Step

Apart from tracking the effect of randomness, a computational intelligence algorithm requires some additional information:

  • The optimization scheme (Opt) required, either minimization or maximization
  • The fitness function evaluation instance, Eval, which calculates the quality of the candidate solution

The result is a function, which uses a predefined set of values to generate a RVar computation to which randomness still needs to be applied. The function is therefore of the shape

(Opt,Eval[A]) => RVar[B]

The predefined set of values required for input is also referred to as the “environment”. Given that the environment is decided once, at the beginning of the execution process, we can factor out this common parameter using a Kleisli arrow, on this case the ReaderT monad transformer is applicable, resulting in the final type of:

ReaderT[RVar, (Opt,Eval[A]), B]

Because monad transformers are monads themselves, we can freely compose different Step instances to create a larger computation. The larger computation, being termed the “algorithm”. Due to the sequencing action of monads, Step instances are analogous to steps in algorithm pseudo-code.

Now that the intention of Step is clearer, lets have a look at some usage. Keep in mind that even though the final “shape” of the Step is defined, this does not limit the manner in which we can create Step instances. Within a PSO, each particle has several actions applied to it, in order to create a new particle that occupies a different location within the problem search space.

The canonical PSO algorithm iteratively alters the position (and state data) of each particle to create a new particle for each within the collection. The new collection essentially replaces the original collection and this process repeats until some kind of stopping condition is met. Stopping condition logic is intentionally not included within the Step. The type for a PSO is then

List[Particle[S,A]] => Particle[S,A] => Step[RVar,(Opt,Eval[A]),Particle[A]]

and the algorithm definition is:

scala> def pso[S](w: Double, c1: Double, c2: Double,
     |   cognitive: Guide[S,Double], social: Guide[S,Double]
     | )(implicit M: HasMemory[S,Double], V: HasVelocity[S,Double]
     | ): List[Particle[S,Double]] => Particle[S,Double] => Step[Double,Particle[S,Double]]  =
     |   collection => x => for {
     |     cog     <- cognitive(collection, x)
     |     soc     <- social(collection, x)
     |     vel     <- stdVelocity(x, soc, cog, w, c1, c2)
     |     p       <- stdPosition(x, vel)
     |     p2      <- evalParticle(p)
     |     p3      <- updateVelocity(p2, vel)
     |     updated <- updatePBest(p3)
     |   } yield updated
pso: [S](w: Double, c1: Double, c2: Double, cognitive: cilib.pso.Guide[S,Double], social: cilib.pso.Guide[S,Double])(implicit M: cilib.HasMemory[S,Double], implicit V: cilib.HasVelocity[S,Double])List[cilib.pso.Particle[S,Double]] => (cilib.pso.Particle[S,Double] => cilib.Step[Double,cilib.pso.Particle[S,Double]])

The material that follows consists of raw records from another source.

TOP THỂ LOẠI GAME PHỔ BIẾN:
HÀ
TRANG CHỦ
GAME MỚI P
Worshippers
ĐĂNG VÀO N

That sure looks complex! Sure, there are a few things going on there, but it certainly is not complex - the syntax just makes the intention a little hidden due to the verbosity. The pso function defines that there are some parameters that it requires for the stdVelocity function, namely w, c1, c2. Next it requires two individual Guide instances which are the particle attactors for the velocity update equation. In the next parameter group is an implicit parameter that is constraining the types of data elements pso can work with. In this case, the pso requires that all Particle instances (which is just an alias for the type Entity[S,Position[Double]]) must have a HasMemory and HasVelocity instance available for the compiler to provide. As mentioned previously, in the section about lenses and optics, these classy lens instances prevent Entity types that do not have a memory nor a velocity present in their state parameter type. Again, we don’t know what the value of S is at the definition level, it will be made concrete when we actually use the pso function.

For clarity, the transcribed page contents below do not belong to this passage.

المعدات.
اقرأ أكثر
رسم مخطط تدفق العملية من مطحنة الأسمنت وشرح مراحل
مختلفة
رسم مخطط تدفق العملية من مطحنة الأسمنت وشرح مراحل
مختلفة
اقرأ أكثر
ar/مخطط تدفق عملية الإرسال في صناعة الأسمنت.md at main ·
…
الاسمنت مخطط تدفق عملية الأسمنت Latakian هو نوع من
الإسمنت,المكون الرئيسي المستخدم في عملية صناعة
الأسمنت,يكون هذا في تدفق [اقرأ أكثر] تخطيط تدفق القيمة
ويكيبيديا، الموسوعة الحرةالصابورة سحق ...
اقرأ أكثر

Every function within the for-comprehension is a function that yields a Step instance of the type Step[Double,Particle[S,Double]] (in this usage example). The individual Steps are then composed into a larger composition that ultimately results in the creation of a new piece of data: the particle which replaces the particle identified by the parameter x.

Iteration

Algorithms can be executed either synchronously or asynchronously. Given an algorithm definition like the definition of pso above, it may be passed into an iteration function which converts the signature of pso function into the shape:

List[Particle[S,A]] => RVar[A,Particle[S,A]]

It is important to note that the manner of execution constrains the amount of parallelism that may be applied to the iteration process. The synchronous scheme can be completely parallelized as there is no reliance on the currently building collection. The asynchronous process on the other hand builds the new collection from a combination of the current and new collections. As a result of the manner in which the asynchronous process executes, parallelism is not possible due to the shared state that is managed during the execution process.